Effect of Sea Water on Mechanical Properties of Composite Adhesive Joints Under Different Temperature Environments

Glass fiber reinforced polymers (GFRP) are widely used in various industrial and structural applications because of their high strength-to-weight ratio, design flexibility, and better insulating properties. Adhesive bonding has emerged as a popular joining process for GFRP structures, offering advantages such as economical fabrication cost, reduced structural weight, and enhanced damage resistance. However, the long-term performance and durability of adhesive bonded joints under static and cyclic loads remain a concern. This study aims to investigate the effect of sea water exposure on the mechanical properties of adhesive joints in glass fiber reinforced polymer structures. The degradation of adhesive joints over time and under different environmental conditions, particularly temperature variations, is also examined. The study focuses on epoxy and polyester adhesives, which are commonly used in GFRP applications. Glass fiber reinforced polymer specimens are prepared using the hand layup method, with glass fibers as reinforcement and epoxy or polyester as the resin.

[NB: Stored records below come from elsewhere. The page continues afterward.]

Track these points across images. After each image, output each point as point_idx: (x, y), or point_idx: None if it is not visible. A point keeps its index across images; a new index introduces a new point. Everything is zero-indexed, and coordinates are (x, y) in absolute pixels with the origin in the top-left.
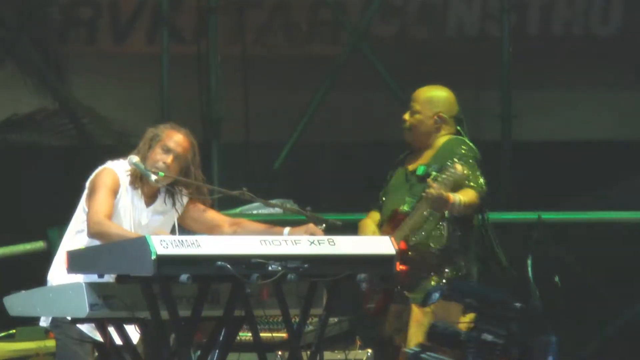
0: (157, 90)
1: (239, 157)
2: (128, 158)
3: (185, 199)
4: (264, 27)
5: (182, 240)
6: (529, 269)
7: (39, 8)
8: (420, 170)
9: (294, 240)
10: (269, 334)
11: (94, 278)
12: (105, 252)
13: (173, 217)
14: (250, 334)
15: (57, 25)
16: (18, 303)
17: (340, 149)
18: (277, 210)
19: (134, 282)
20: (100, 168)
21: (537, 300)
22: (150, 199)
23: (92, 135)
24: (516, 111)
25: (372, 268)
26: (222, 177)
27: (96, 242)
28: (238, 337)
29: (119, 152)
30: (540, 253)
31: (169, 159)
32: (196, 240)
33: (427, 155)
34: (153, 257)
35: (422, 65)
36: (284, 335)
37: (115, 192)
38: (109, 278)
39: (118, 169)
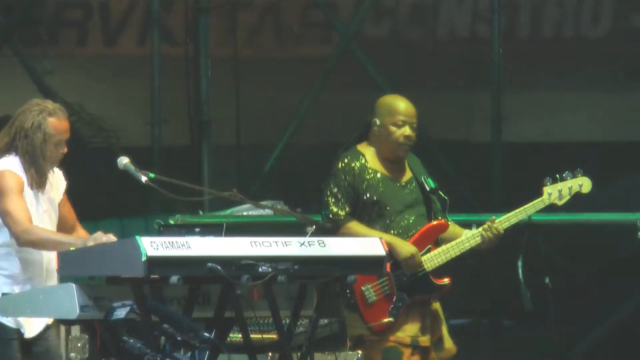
0: (148, 92)
1: (229, 158)
2: (118, 160)
3: (63, 185)
4: (255, 28)
5: (172, 242)
6: (520, 270)
7: (30, 9)
8: (432, 184)
9: (284, 242)
10: (259, 335)
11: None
12: (96, 253)
13: (56, 200)
14: (240, 335)
15: (48, 26)
16: (8, 305)
17: (332, 150)
18: (268, 211)
19: (125, 284)
20: None
21: (528, 302)
22: (41, 187)
23: (83, 136)
24: (507, 112)
25: (363, 269)
26: (212, 178)
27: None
28: (228, 338)
29: (110, 152)
30: (530, 254)
31: (65, 149)
32: (186, 242)
33: (405, 166)
34: (143, 258)
35: (413, 66)
36: (274, 336)
37: (22, 191)
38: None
39: (14, 167)
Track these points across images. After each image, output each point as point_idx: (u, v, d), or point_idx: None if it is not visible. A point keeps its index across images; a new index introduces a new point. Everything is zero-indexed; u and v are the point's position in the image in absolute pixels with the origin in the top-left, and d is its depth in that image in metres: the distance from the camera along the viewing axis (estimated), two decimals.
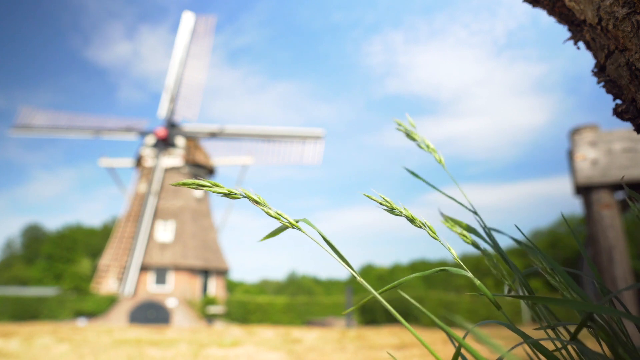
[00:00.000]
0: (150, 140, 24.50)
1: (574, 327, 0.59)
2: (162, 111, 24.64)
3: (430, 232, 0.66)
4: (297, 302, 23.64)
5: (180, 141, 24.69)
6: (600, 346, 0.57)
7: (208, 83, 42.81)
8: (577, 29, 0.87)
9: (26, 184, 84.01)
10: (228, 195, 0.59)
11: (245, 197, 0.59)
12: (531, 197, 79.36)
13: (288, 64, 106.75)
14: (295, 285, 57.05)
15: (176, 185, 0.57)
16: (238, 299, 24.20)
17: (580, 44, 0.88)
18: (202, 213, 25.66)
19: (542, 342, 0.56)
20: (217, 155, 25.32)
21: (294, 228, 0.60)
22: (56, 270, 43.88)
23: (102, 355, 8.07)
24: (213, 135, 24.50)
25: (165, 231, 24.06)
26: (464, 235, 0.69)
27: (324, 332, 15.15)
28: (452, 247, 0.65)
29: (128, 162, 25.41)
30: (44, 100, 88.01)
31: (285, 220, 0.60)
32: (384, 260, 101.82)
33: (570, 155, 5.20)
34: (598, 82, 0.83)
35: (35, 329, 16.41)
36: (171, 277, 23.11)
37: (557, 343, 0.59)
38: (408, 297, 0.61)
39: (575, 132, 5.16)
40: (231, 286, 44.00)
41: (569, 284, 0.62)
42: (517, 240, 0.75)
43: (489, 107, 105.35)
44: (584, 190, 5.06)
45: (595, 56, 0.83)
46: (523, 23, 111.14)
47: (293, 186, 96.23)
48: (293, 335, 13.87)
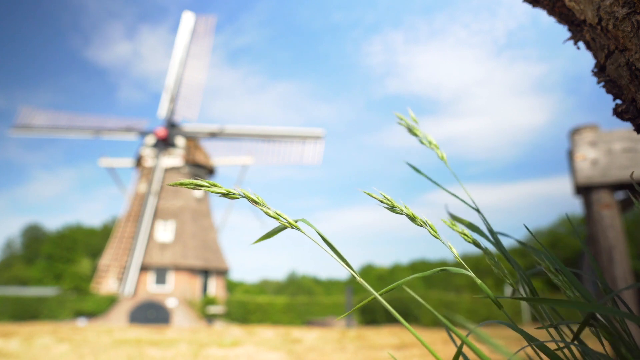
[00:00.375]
0: (150, 140, 24.50)
1: (576, 326, 0.59)
2: (162, 111, 24.65)
3: (431, 230, 0.66)
4: (297, 302, 23.64)
5: (180, 141, 24.70)
6: (602, 345, 0.57)
7: (208, 83, 42.83)
8: (577, 29, 0.87)
9: (26, 184, 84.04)
10: (226, 195, 0.59)
11: (244, 197, 0.59)
12: (531, 197, 79.36)
13: (288, 64, 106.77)
14: (295, 285, 57.04)
15: (174, 185, 0.57)
16: (238, 299, 24.21)
17: (580, 44, 0.88)
18: (202, 213, 25.66)
19: (545, 342, 0.56)
20: (217, 155, 25.34)
21: (293, 228, 0.60)
22: (56, 270, 43.87)
23: (102, 355, 8.07)
24: (213, 135, 24.50)
25: (165, 231, 24.06)
26: (465, 234, 0.69)
27: (324, 332, 15.16)
28: (453, 246, 0.65)
29: (128, 162, 25.42)
30: (44, 100, 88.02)
31: (284, 220, 0.60)
32: (384, 260, 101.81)
33: (570, 155, 5.20)
34: (598, 82, 0.83)
35: (35, 329, 16.41)
36: (171, 277, 23.11)
37: (560, 343, 0.59)
38: (416, 296, 0.61)
39: (575, 132, 5.16)
40: (231, 286, 44.00)
41: (573, 283, 0.62)
42: (519, 241, 0.75)
43: (489, 107, 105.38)
44: (584, 190, 5.07)
45: (595, 56, 0.83)
46: (523, 23, 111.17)
47: (293, 186, 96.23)
48: (293, 335, 13.88)
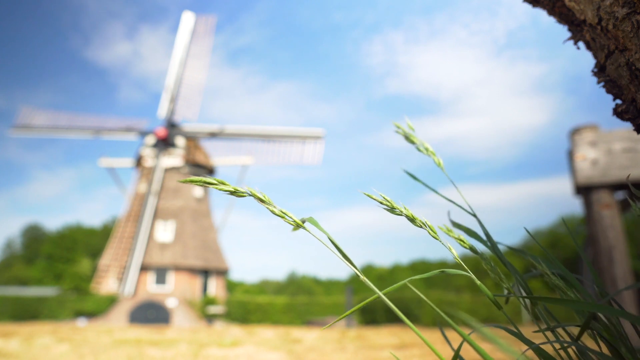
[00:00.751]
0: (150, 140, 24.50)
1: (573, 328, 0.59)
2: (162, 111, 24.65)
3: (431, 231, 0.66)
4: (297, 302, 23.64)
5: (180, 141, 24.70)
6: (599, 347, 0.57)
7: (208, 83, 42.84)
8: (577, 29, 0.87)
9: (26, 184, 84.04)
10: (234, 193, 0.59)
11: (250, 195, 0.60)
12: (531, 197, 79.35)
13: (288, 64, 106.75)
14: (295, 285, 57.05)
15: (184, 182, 0.57)
16: (238, 299, 24.21)
17: (580, 44, 0.88)
18: (202, 213, 25.66)
19: (545, 344, 0.56)
20: (217, 155, 25.34)
21: (299, 227, 0.60)
22: (56, 270, 43.88)
23: (102, 355, 8.07)
24: (213, 135, 24.50)
25: (165, 231, 24.06)
26: (462, 239, 0.69)
27: (324, 332, 15.16)
28: (452, 247, 0.65)
29: (128, 162, 25.42)
30: (44, 100, 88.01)
31: (290, 219, 0.60)
32: (384, 260, 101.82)
33: (570, 155, 5.20)
34: (598, 82, 0.83)
35: (35, 329, 16.41)
36: (171, 277, 23.11)
37: (558, 345, 0.59)
38: (421, 294, 0.61)
39: (575, 132, 5.16)
40: (231, 286, 44.00)
41: (573, 285, 0.62)
42: (512, 247, 0.76)
43: (489, 107, 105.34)
44: (584, 190, 5.06)
45: (595, 56, 0.83)
46: (523, 23, 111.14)
47: (293, 186, 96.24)
48: (293, 335, 13.88)
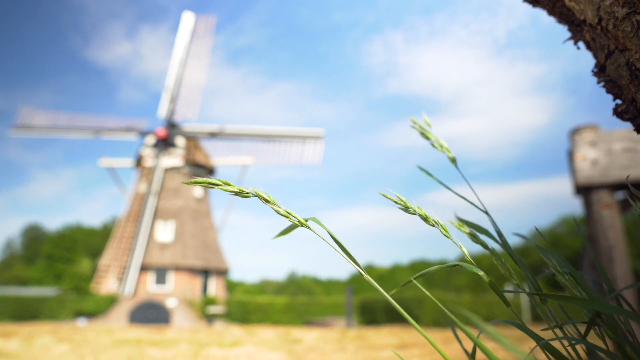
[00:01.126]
0: (150, 140, 24.50)
1: (580, 325, 0.60)
2: (162, 111, 24.65)
3: (443, 230, 0.68)
4: (297, 302, 23.64)
5: (180, 141, 24.69)
6: (606, 345, 0.58)
7: (208, 83, 42.82)
8: (577, 29, 0.87)
9: (26, 184, 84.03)
10: (239, 194, 0.60)
11: (255, 196, 0.60)
12: (531, 197, 79.35)
13: (288, 64, 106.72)
14: (295, 285, 57.05)
15: (189, 183, 0.58)
16: (238, 299, 24.21)
17: (580, 44, 0.88)
18: (202, 213, 25.65)
19: (551, 342, 0.56)
20: (217, 155, 25.33)
21: (303, 227, 0.60)
22: (56, 270, 43.89)
23: (102, 355, 8.07)
24: (213, 135, 24.50)
25: (165, 231, 24.06)
26: (473, 235, 0.70)
27: (324, 332, 15.16)
28: (452, 248, 0.66)
29: (128, 162, 25.42)
30: (44, 100, 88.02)
31: (295, 219, 0.61)
32: (384, 260, 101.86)
33: (570, 155, 5.20)
34: (598, 82, 0.83)
35: (35, 329, 16.41)
36: (171, 277, 23.11)
37: (566, 342, 0.59)
38: (427, 292, 0.61)
39: (575, 132, 5.16)
40: (231, 286, 44.01)
41: (579, 283, 0.63)
42: (527, 239, 0.76)
43: (489, 107, 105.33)
44: (584, 190, 5.07)
45: (595, 56, 0.83)
46: (523, 23, 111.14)
47: (293, 186, 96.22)
48: (293, 335, 13.88)
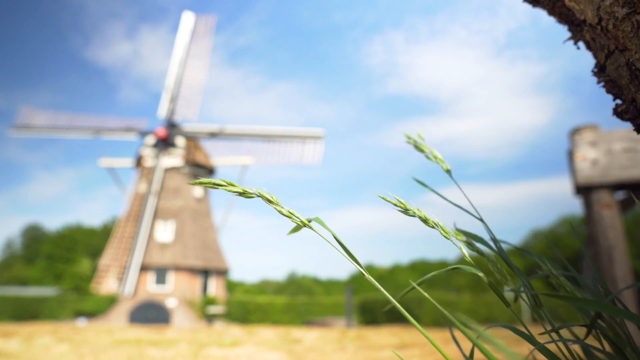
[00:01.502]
0: (150, 140, 24.50)
1: (577, 329, 0.60)
2: (162, 111, 24.65)
3: (443, 232, 0.68)
4: (297, 302, 23.64)
5: (180, 141, 24.69)
6: (602, 347, 0.57)
7: (208, 83, 42.80)
8: (577, 29, 0.87)
9: (26, 184, 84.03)
10: (243, 194, 0.60)
11: (259, 197, 0.60)
12: (531, 197, 79.34)
13: (288, 64, 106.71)
14: (295, 285, 57.03)
15: (193, 184, 0.58)
16: (238, 299, 24.21)
17: (580, 44, 0.88)
18: (202, 213, 25.66)
19: (548, 345, 0.56)
20: (217, 155, 25.34)
21: (306, 227, 0.61)
22: (56, 270, 43.89)
23: (102, 355, 8.07)
24: (213, 135, 24.50)
25: (165, 231, 24.06)
26: (469, 243, 0.71)
27: (324, 332, 15.16)
28: (452, 248, 0.66)
29: (128, 162, 25.42)
30: (44, 100, 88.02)
31: (297, 220, 0.61)
32: (384, 260, 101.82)
33: (570, 155, 5.20)
34: (598, 82, 0.83)
35: (35, 329, 16.41)
36: (171, 277, 23.11)
37: (563, 346, 0.59)
38: (428, 296, 0.62)
39: (575, 132, 5.16)
40: (231, 286, 44.00)
41: (579, 284, 0.63)
42: (519, 248, 0.76)
43: (489, 107, 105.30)
44: (584, 190, 5.06)
45: (595, 56, 0.83)
46: (523, 23, 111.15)
47: (293, 186, 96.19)
48: (293, 335, 13.88)
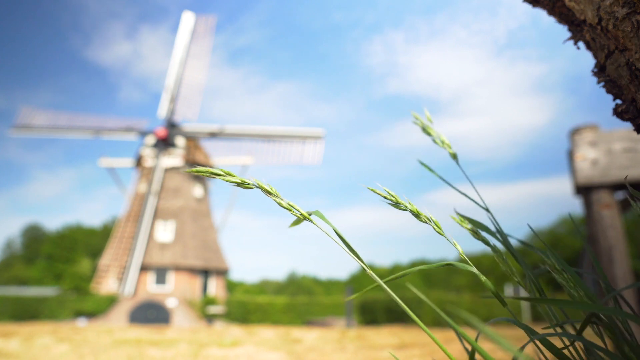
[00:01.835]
0: (150, 140, 24.51)
1: (579, 324, 0.60)
2: (162, 111, 24.65)
3: (436, 227, 0.66)
4: (297, 302, 23.65)
5: (180, 141, 24.69)
6: (605, 344, 0.58)
7: (208, 83, 42.80)
8: (577, 29, 0.87)
9: (26, 184, 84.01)
10: (241, 185, 0.60)
11: (257, 187, 0.60)
12: (531, 197, 79.30)
13: (288, 64, 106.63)
14: (295, 285, 57.03)
15: (190, 172, 0.58)
16: (238, 299, 24.21)
17: (580, 44, 0.88)
18: (202, 213, 25.66)
19: (549, 336, 0.56)
20: (217, 155, 25.33)
21: (306, 220, 0.60)
22: (56, 270, 43.89)
23: (102, 355, 8.07)
24: (213, 135, 24.50)
25: (165, 231, 24.06)
26: (475, 232, 0.69)
27: (324, 332, 15.16)
28: (452, 248, 0.65)
29: (128, 162, 25.42)
30: (44, 100, 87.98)
31: (297, 212, 0.60)
32: (384, 260, 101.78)
33: (570, 155, 5.20)
34: (598, 82, 0.83)
35: (35, 329, 16.41)
36: (171, 277, 23.11)
37: (565, 341, 0.59)
38: (422, 295, 0.62)
39: (575, 132, 5.17)
40: (231, 286, 44.01)
41: (577, 282, 0.63)
42: (523, 242, 0.76)
43: (489, 107, 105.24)
44: (584, 190, 5.07)
45: (595, 56, 0.84)
46: (523, 23, 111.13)
47: (293, 186, 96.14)
48: (293, 335, 13.88)
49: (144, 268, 22.81)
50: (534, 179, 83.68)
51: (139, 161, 25.18)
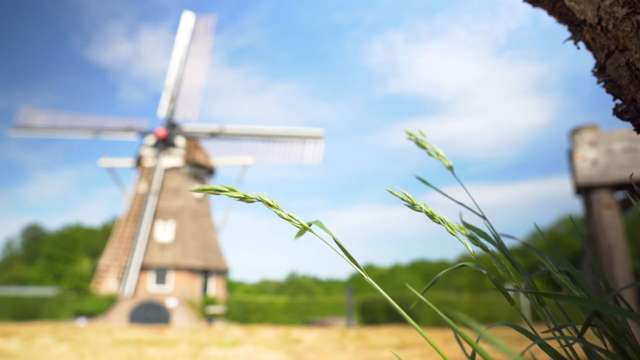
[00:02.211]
0: (150, 140, 24.50)
1: (579, 327, 0.60)
2: (162, 111, 24.65)
3: (449, 228, 0.69)
4: (297, 302, 23.65)
5: (180, 141, 24.69)
6: (605, 345, 0.58)
7: (208, 83, 42.78)
8: (577, 29, 0.87)
9: (26, 184, 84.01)
10: (244, 199, 0.61)
11: (259, 201, 0.61)
12: (531, 197, 79.30)
13: (288, 64, 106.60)
14: (295, 285, 57.05)
15: (197, 191, 0.58)
16: (238, 299, 24.21)
17: (580, 44, 0.88)
18: (202, 213, 25.66)
19: (549, 342, 0.56)
20: (217, 155, 25.34)
21: (306, 230, 0.61)
22: (56, 270, 43.89)
23: (102, 355, 8.07)
24: (213, 135, 24.50)
25: (165, 231, 24.06)
26: (473, 238, 0.71)
27: (324, 332, 15.16)
28: (452, 248, 0.66)
29: (128, 162, 25.42)
30: (44, 100, 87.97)
31: (297, 223, 0.61)
32: (384, 260, 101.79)
33: (570, 155, 5.20)
34: (598, 82, 0.83)
35: (35, 329, 16.41)
36: (171, 277, 23.11)
37: (563, 342, 0.59)
38: (422, 297, 0.62)
39: (575, 132, 5.16)
40: (231, 286, 44.01)
41: (578, 282, 0.63)
42: (524, 242, 0.77)
43: (489, 107, 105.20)
44: (584, 190, 5.07)
45: (595, 56, 0.83)
46: (523, 23, 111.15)
47: (293, 186, 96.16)
48: (293, 335, 13.88)
49: (144, 268, 22.80)
50: (534, 179, 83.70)
51: (139, 161, 25.18)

The adhesive materials are blended with the appropriate ratios of resin and hardener, and the curing process is carried out under specific loading conditions at room temperature. Unidirectional glass fiber sheets are used to prepare laminates, and a lower viscosity epoxy curing agent is employed. The mechanical properties of the adhesive joints are evaluated and compared over time and under different temperature environments. The study aims to contribute to a better understanding of the degradation mechanisms and long-term behavior of adhesive joints in GFRP structures exposed to sea water.